The 2017 Zimbabwe Homeless World Cup preparation have roared into life. Young Achievement Sports for Development (YASD) the national partner to the Homeless World Cup has announced. The team selection will run under the theme “Its Game On” and will give an opportunity to young people from grassroots soccer teams through a capacity development forum for socially ostracized and disadvantaged youths who lack access to basic social services for normal community and human development.

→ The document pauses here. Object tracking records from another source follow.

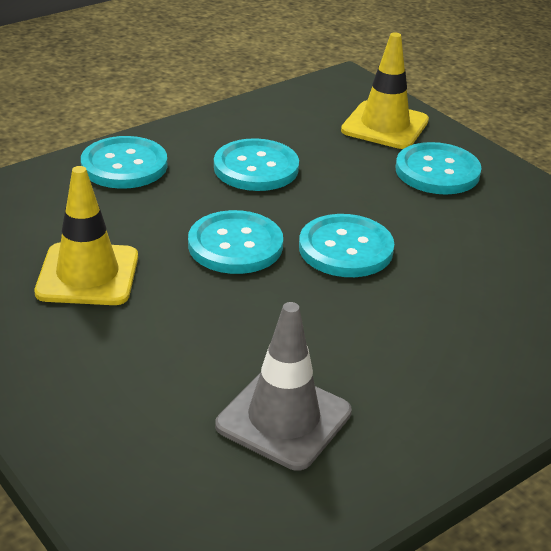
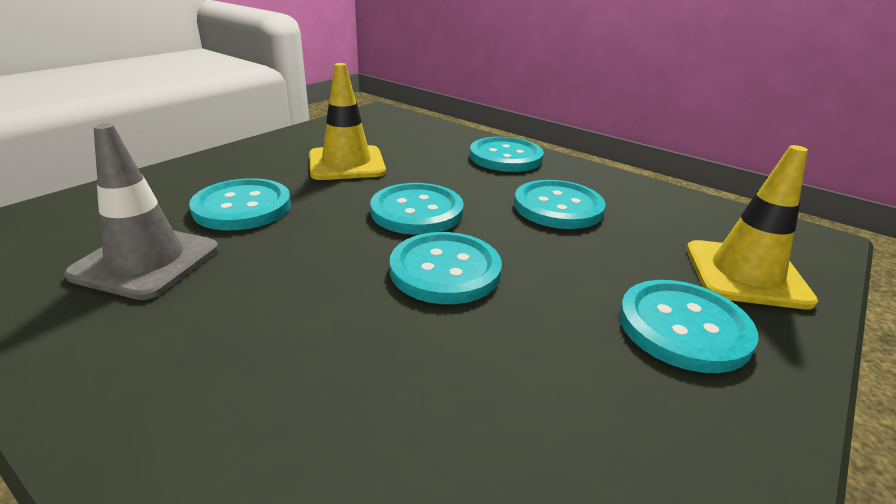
camera: 75 degrees right, 5 degrees down
none -> turquoise button [189,178,291,230]

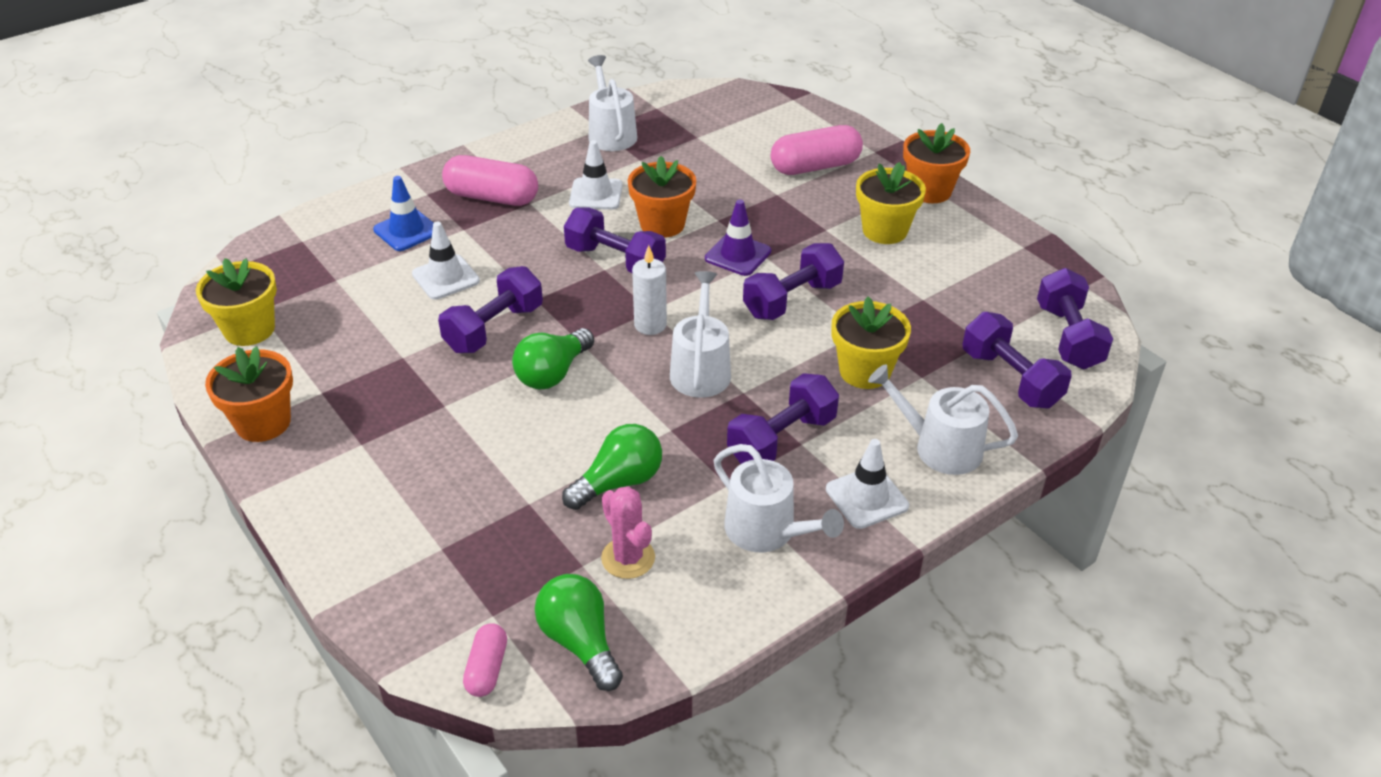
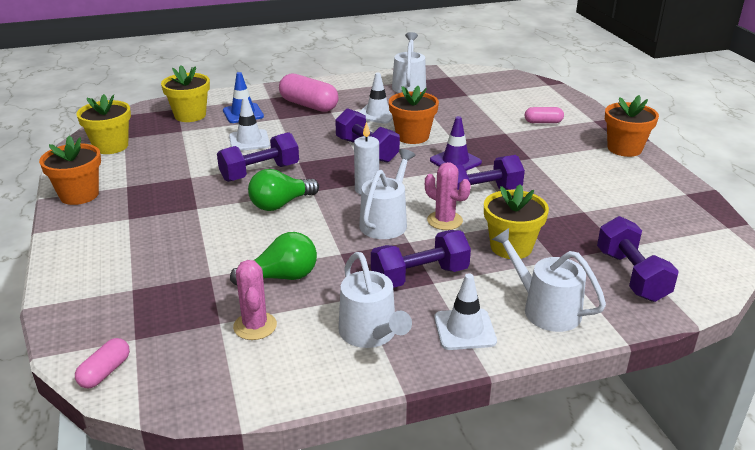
camera: 20 degrees right, 10 degrees down
green light bulb [535,574,623,691] -> none
pink capsule [771,125,863,175] -> pink capsule [525,107,564,123], size x0.54
yellow flower pot [856,162,926,244] -> yellow flower pot moved to [161,65,210,122]
purple dumbbell [1037,268,1113,369] -> none
none -> pink cactus [425,162,471,230]

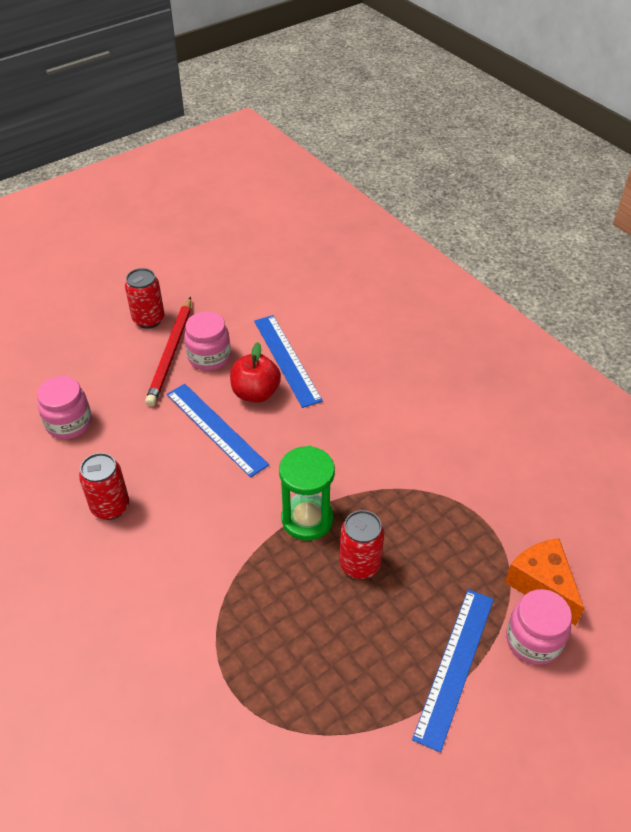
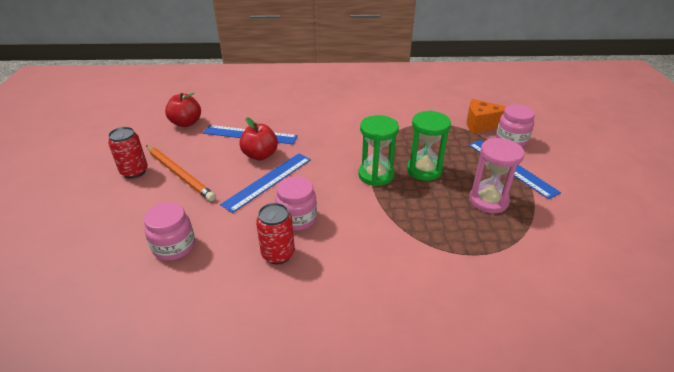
camera: 55 degrees left, 10 degrees down
red pencil [145,297,191,406] -> orange pencil [146,146,216,201]
blue ruler [167,384,269,478] -> blue ruler turned 45 degrees counterclockwise [220,153,311,213]
pink jar [184,311,231,371] -> pink jar moved to [275,176,317,231]
red can [339,510,384,579] -> green hourglass [407,111,451,181]
none -> red apple [165,93,201,127]
none -> pink hourglass [469,138,525,213]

Though YASD is based in Hatcliffe Extension, a peri-urban settlement 25km from Harare. The community lacks basic social services like education, water, health and recreational facilities which have left the youths vulnerable and short of equal opportunities to transform their lives. Speaking to Petros Chatiza , the Coordinator of the organisation he highlighted that beginning last year in 2016 the organisation has been expanding into other areas where youths have dropped out of school due to lack of availability of a formal school in the community, others due to lack a stable source of income or livelihood. The message has been to promote HIV behavior change through soccer trainings for those that are sexually active as well as providing education to the developing children.
Chatiza said “YASD uses the power of football to energize homeless and socially excluded people so that they can change their own lives. With the support of grassroots programs and social enterprises, YASD celebrates its work by participating in a global annual football tournament that unites teams of homeless and socially excluded people from various countries all around the globe”.
The 2017 selection process will see YASD working with over 20 grassroots teams with the hope of demonstrating how football has the power to change people’s lives. The teams will take part in a national selection tournament from which the final team will be drawn. The national selection tournament is focused on lighting up the hearts and minds of everyone it touches and changes people’s attitudes to less privileged-in all the cities where the tournament is held, people who are homeless and excluded report improved relations with the public.
Over the past decade participants in previous Homeless World Cup have managed to transform their lives with some managing to go back to school, others initiating self-sustaining projects and others joining professional football teams.